La principale implication de cette position est simple à énoncer, difficile à tenir en pratique. L’enquêteur regarde toujours dans le groupe auquel il participe (il est attentif aux relations entre les membres) et à partir de celui-ci (il enregistre les transactions du groupe avec le monde qui l’entoure). En d’autres termes, ce qu’il observe porte sur ce que les acteurs de « sa » clique voient, perçoivent, comprennent et font. Ses observations sont médiées par cette position. Même lorsque les observations s’élargissent à d’autres acteurs, par exemple à l’occasion de rencontres avec des autorités ou des médias, elles doivent être rapportées au point de vue militant à partir duquel l’enquête se fait.

Cette dimension située, perspectiviste, est essentielle. Pour l’enquêteur, l’intérêt principal d’être reconnu comme membre est non seulement d’assurer un accès important aux activités du groupe, sur scène comme dans les coulisses, mais aussi de permettre, au prix d’un exercice d’équilibriste sans cesse réinterprété, de mener des observations sur des « situations naturelles », c’est-à-dire non perturbées par l’enquête[46]. Cela est d’autant plus vrai des observations menées lors des événements militants (manifestations, conférences de presse, etc.) ou des rencontres avec des acteurs non militants, lorsque le chercheur comme chercheur est pratiquement invisible[47]. Son statut pour les acteurs est celui de membre, de participant, éventuellement de spectateur, journaliste ou badaud. Même la présence, associée à bien d’autres activités, d’un carnet, d’un enregistreur ou d’un appareil photo, ne suffit pas à influencer le jugement des acteurs lorsqu’ils sont absorbés par la situation.

Au-delà de l’observation directe de « situations naturelles », la qualité de membre permet à l’enquêteur de voir se constituer un monde – celui du problème de la scolarisation des enfants sans-papiers – autour du groupe militant. En se postant dans un groupe, le chercheur l’investit comme un observatoire à partir duquel il est possible d’observer le déroulement des actions, de suivre le surgissement d’autres acteurs et d’observer les liens se tisser ou non avec le point référentiel que représente le groupe militant.

Cette position d’enquêteur et ses implications épistémologiques caractérisent mon ethnographie. Il s’agit de rendre compte de l’expérience militante, du vécu de la mobilisation, des conditions dans lesquelles des décisions sont prises, des dilemmes avec lesquels les militant-e-s composent, des disputes qui éclatent entre eux et informent la mobilisation en retour. En même temps, le point de vue doublement situé, dans l’espace militant et dans l’arène du problème, implique de bien délimiter l’espace de validité auquel l’analyse prétend. La perspective située s’applique à l’ensemble des acteurs qui ont croisé la route du collectif : familles sans-papiers, bureaucrates, commissaires scolaires, directeurs de commissions scolaires, protecteurs de l’élève, ministres de l’Éducation et de l’Immigration, attachés de presse, protecteur du citoyen, mais aussi activistes, journalistes, organismes communautaires, partis politiques, commission parlementaire… Tous ces acteurs ont été observés à partir de ce qu’il était possible de voir depuis la clique et le camp formé par CESF.

▶ **Matériel**
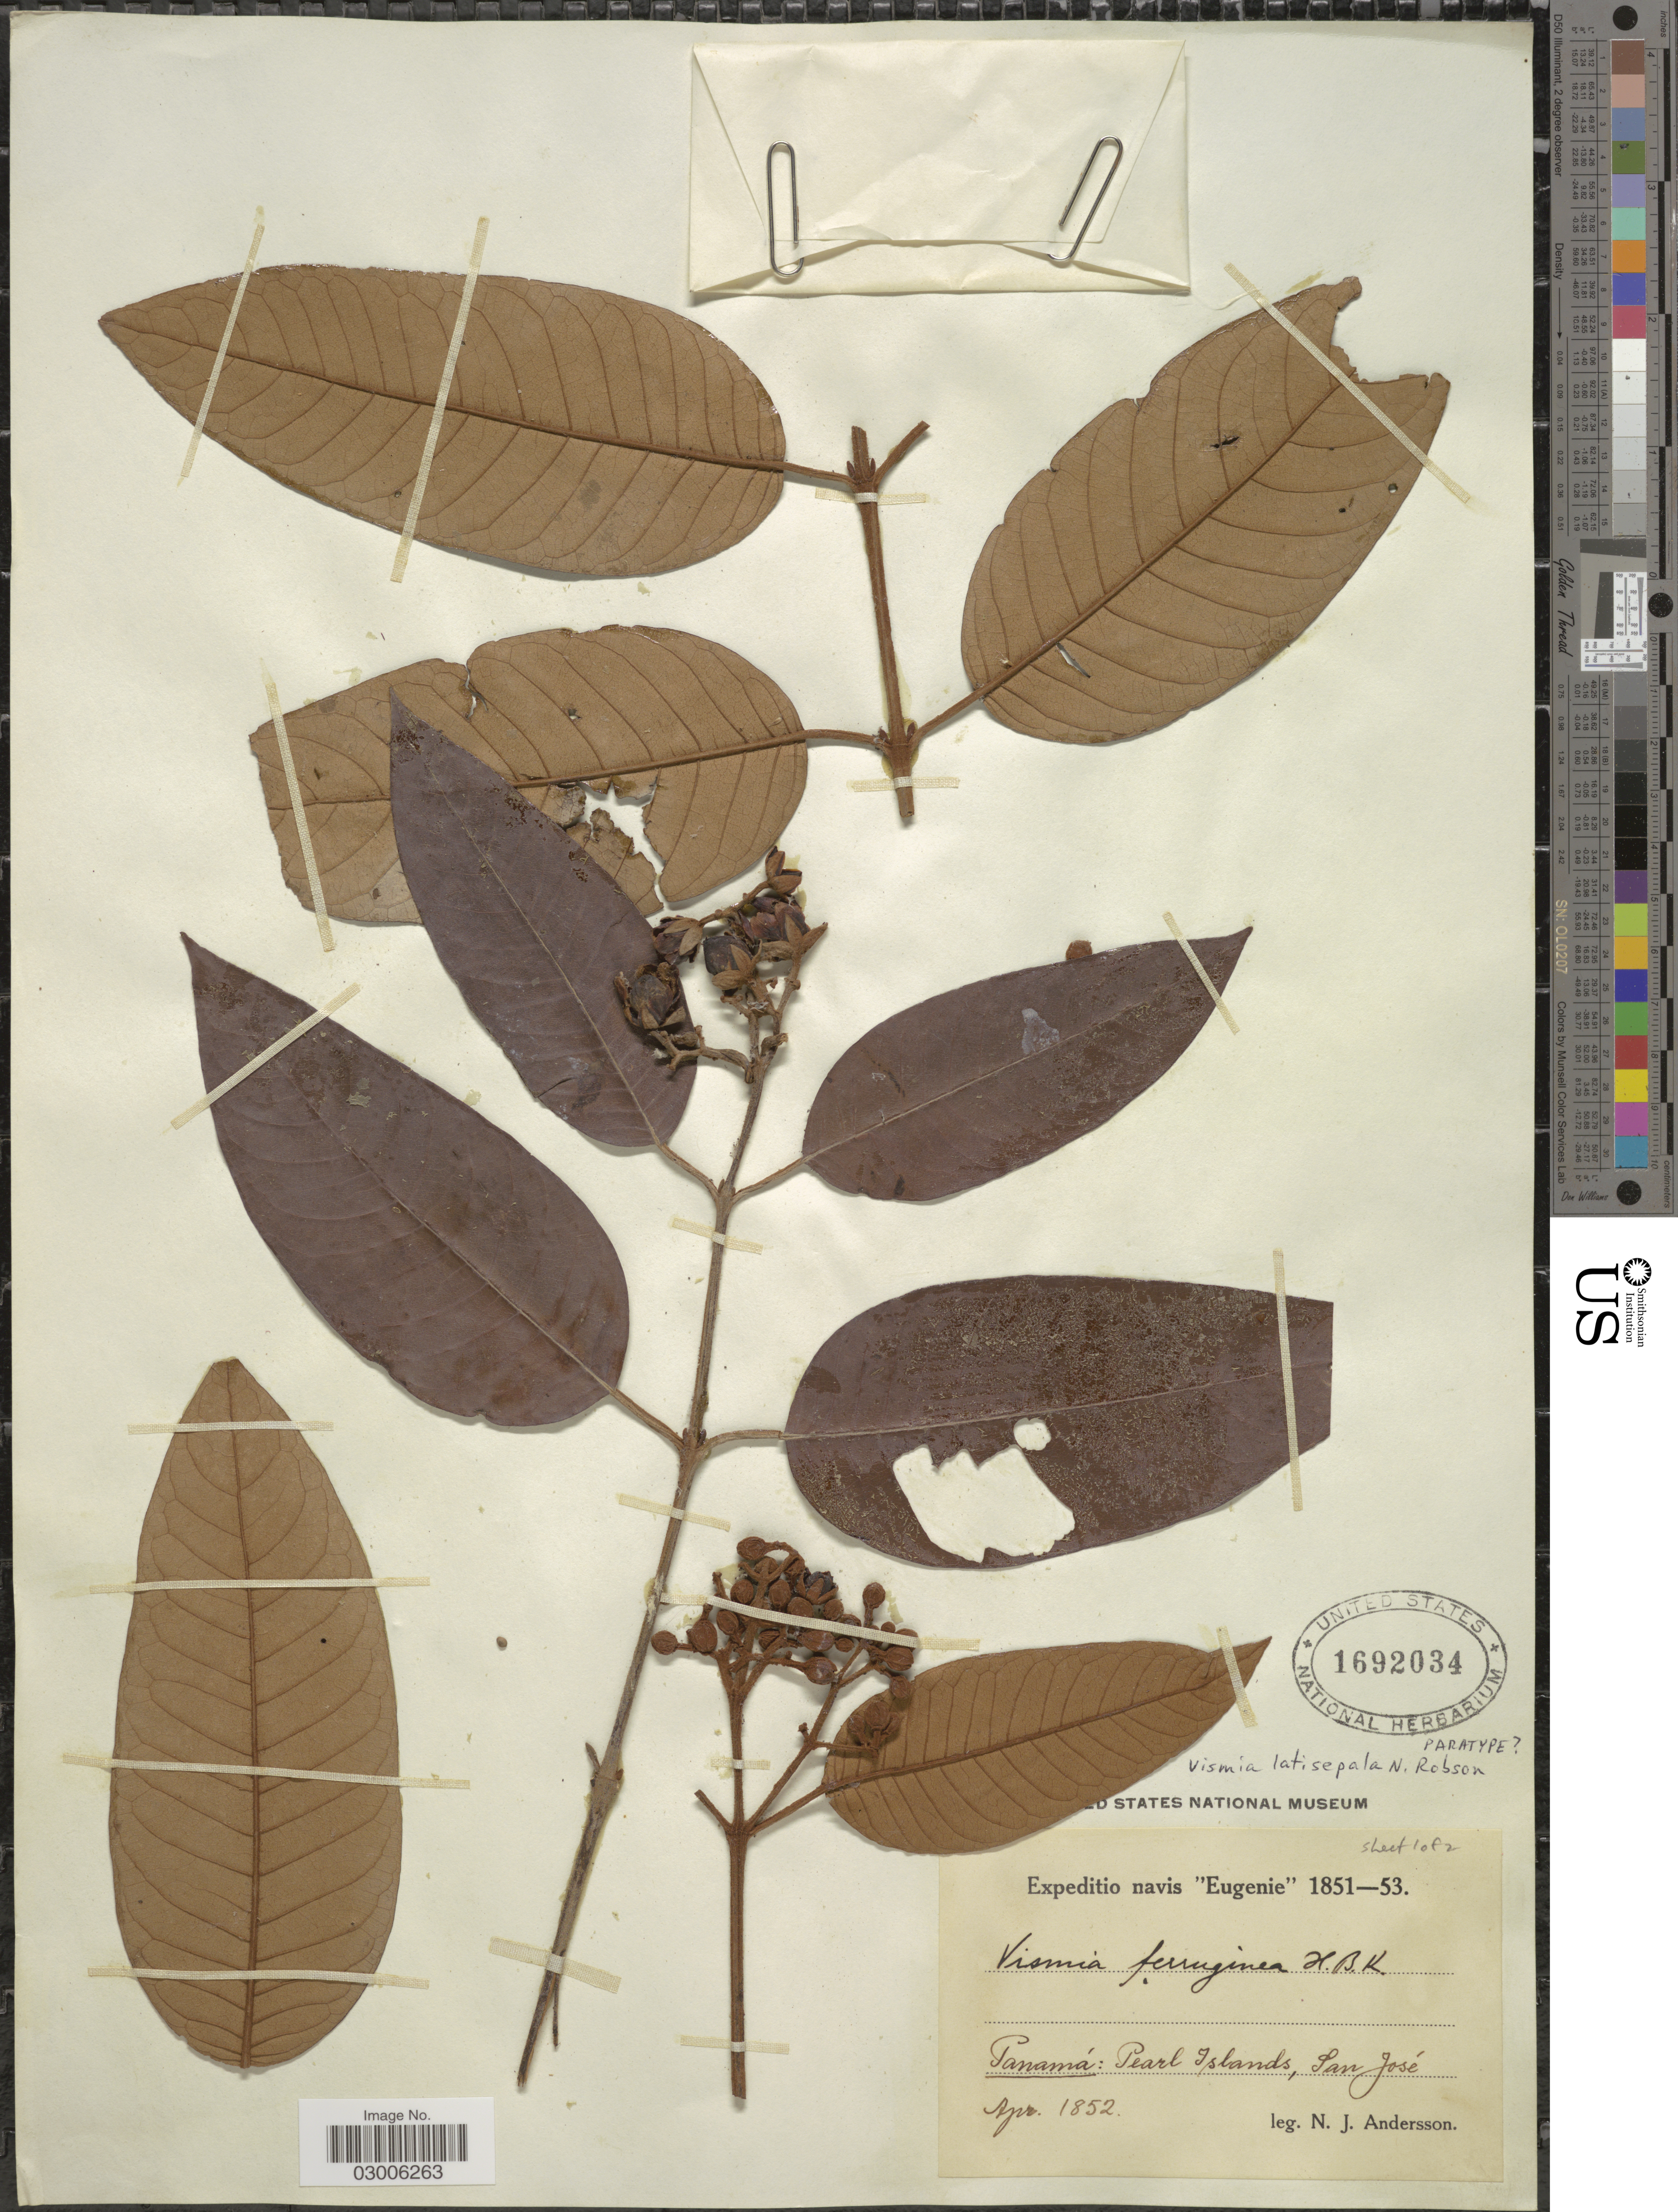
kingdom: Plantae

--

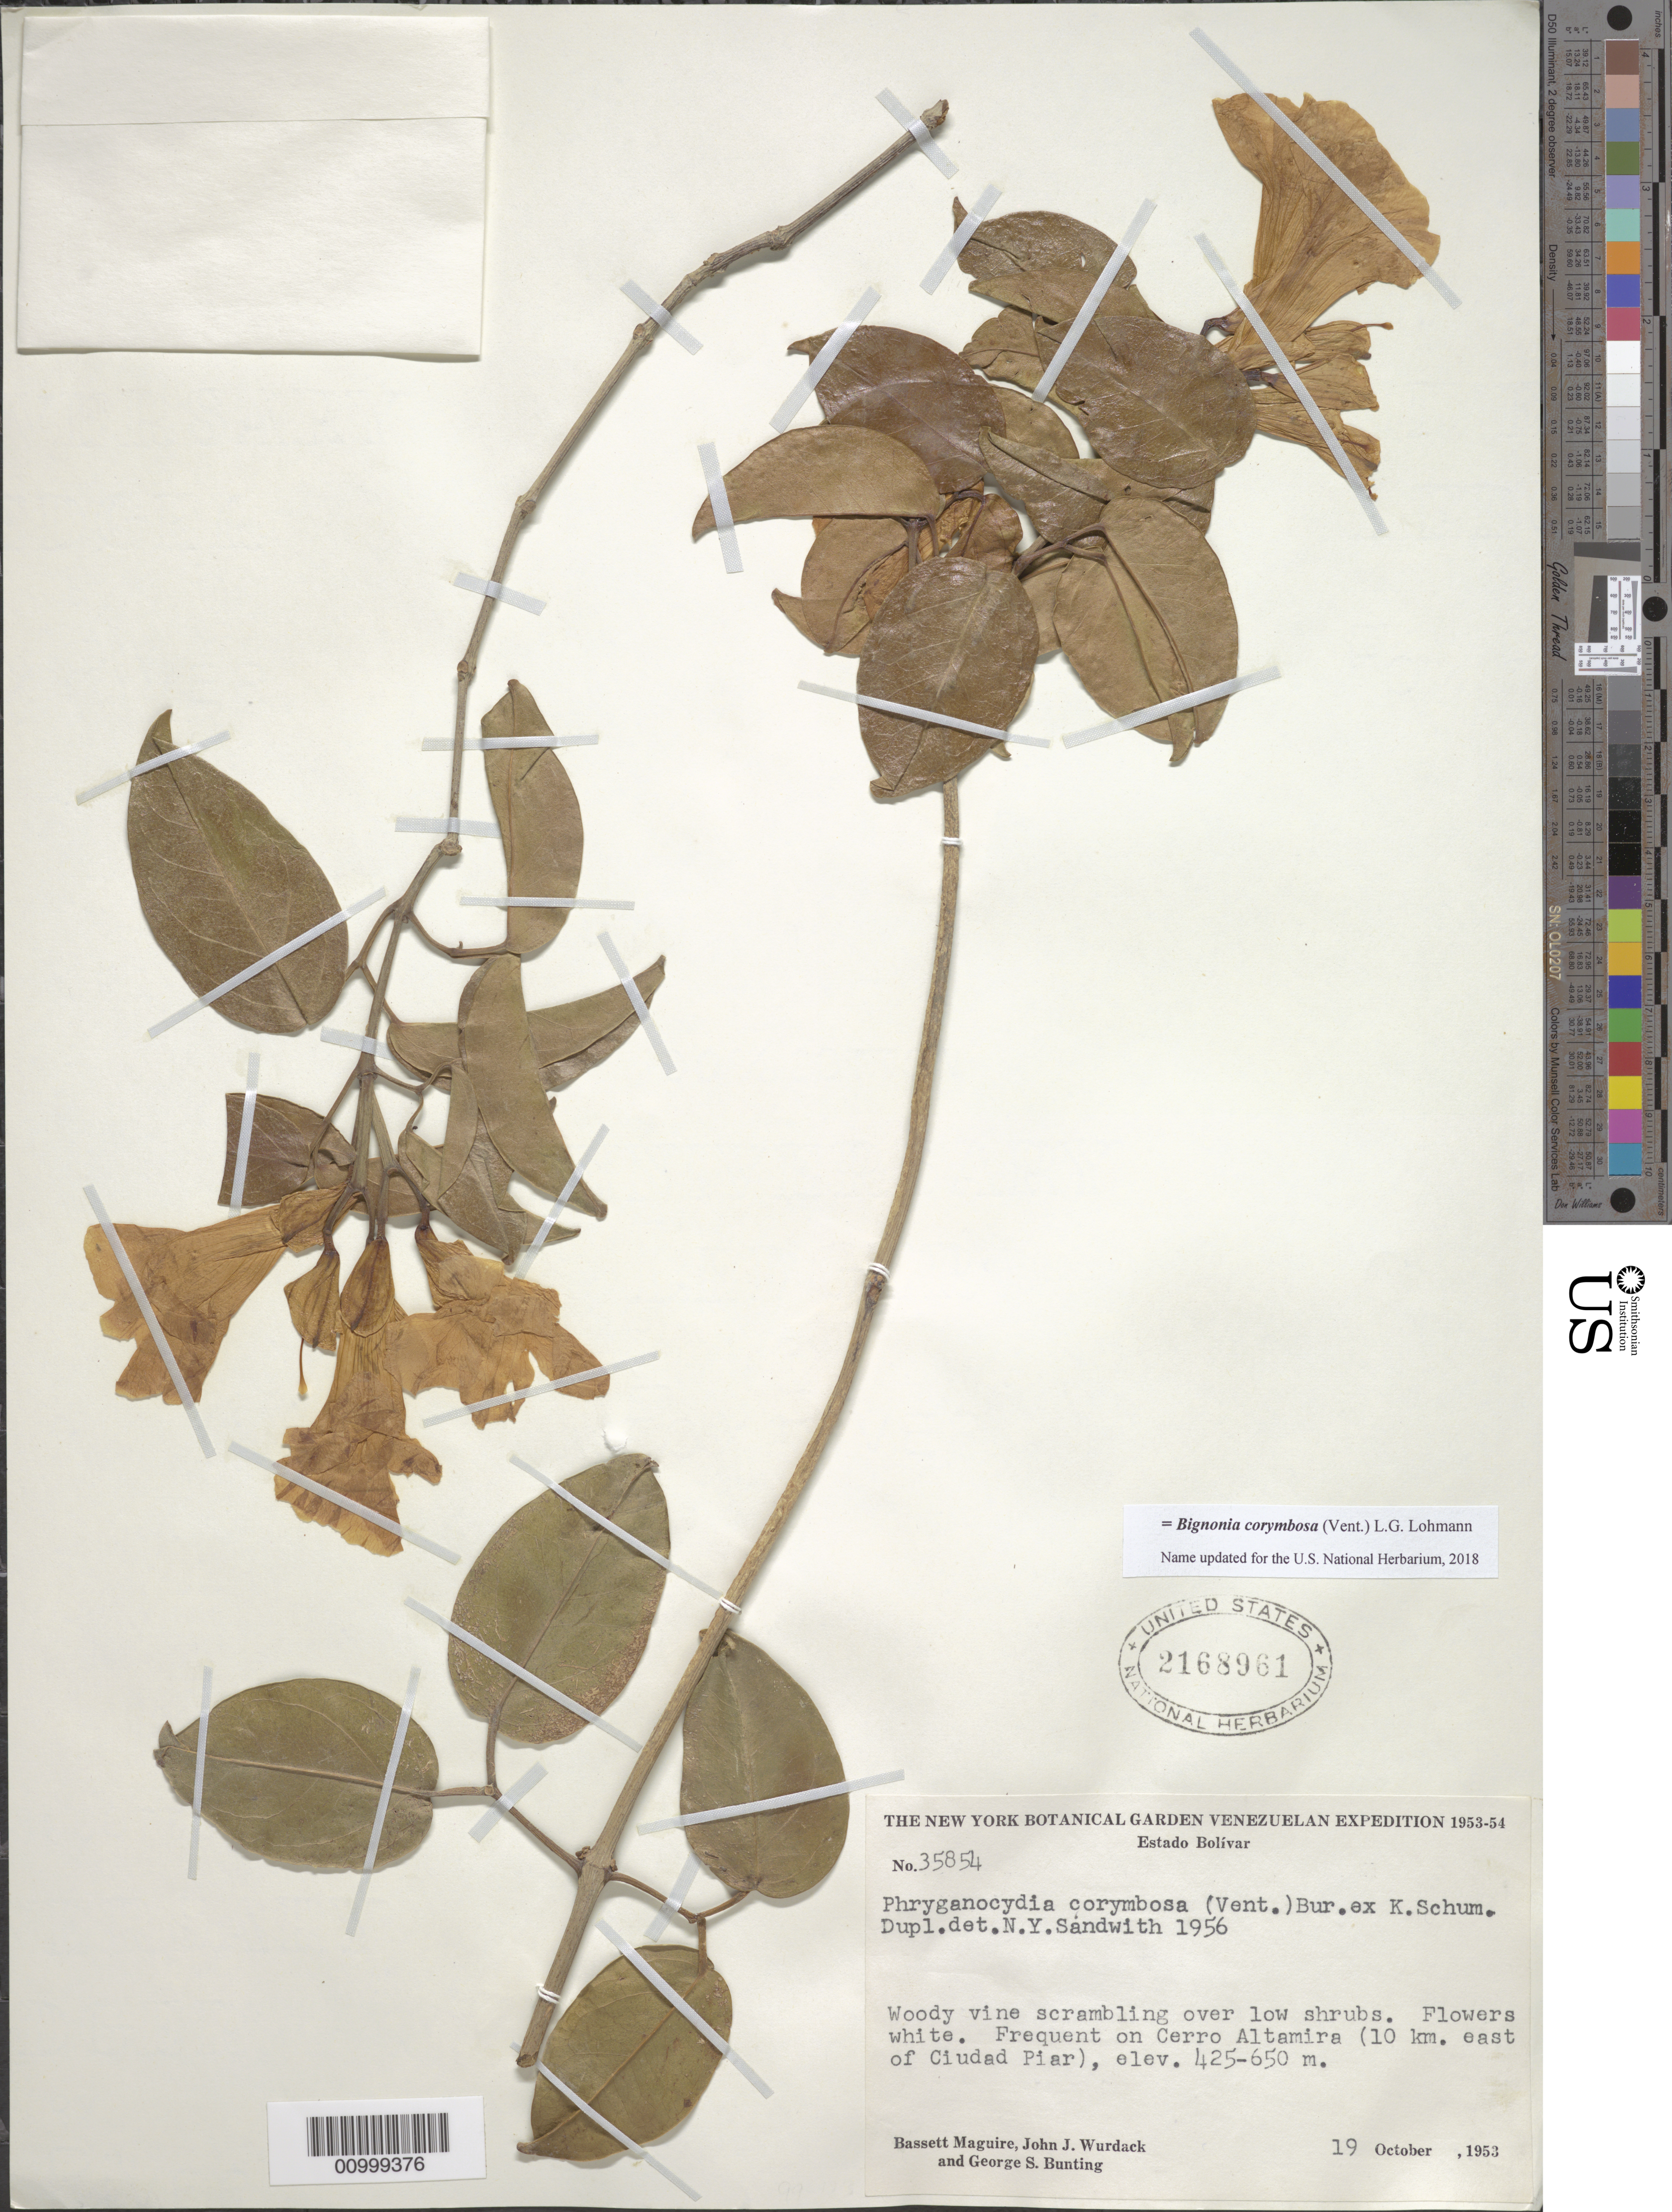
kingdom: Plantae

▶ **Exercice écrit 1**
Répondez à ces questions d'après le texte sur l'enquête en milieu militant :
(a) Dans quel groupe l'enquêteur regarde-t-il toujours ?
(b) Quel statut l'enquêteur a-t-il pour les acteurs lors des événements militants ?
(c) Autour de quel problème se constitue le monde que l'enquêteur voit se former ?
▶ **Exercice écrit 2**
Traduisez en anglais cette phrase du texte sur l'enquête en milieu militant : « Même la présence, associée à bien d’autres activités, d’un carnet, d’un enregistreur ou d’un appareil photo, ne suffit pas à influencer le jugement des acteurs lorsqu’ils sont absorbés par la situation. »

▶ **Réponse complète 1**
(a) Dans le groupe auquel il participe.
(b) Celui de membre, de participant, éventuellement de spectateur, journaliste ou badaud.
(c) Le problème de la scolarisation des enfants sans-papiers.

▶ **Réponse complète 2**
Even the presence of a notebook, a recorder or a camera, combined with many other activities, is not enough to influence the actors' judgment when they are absorbed in the situation.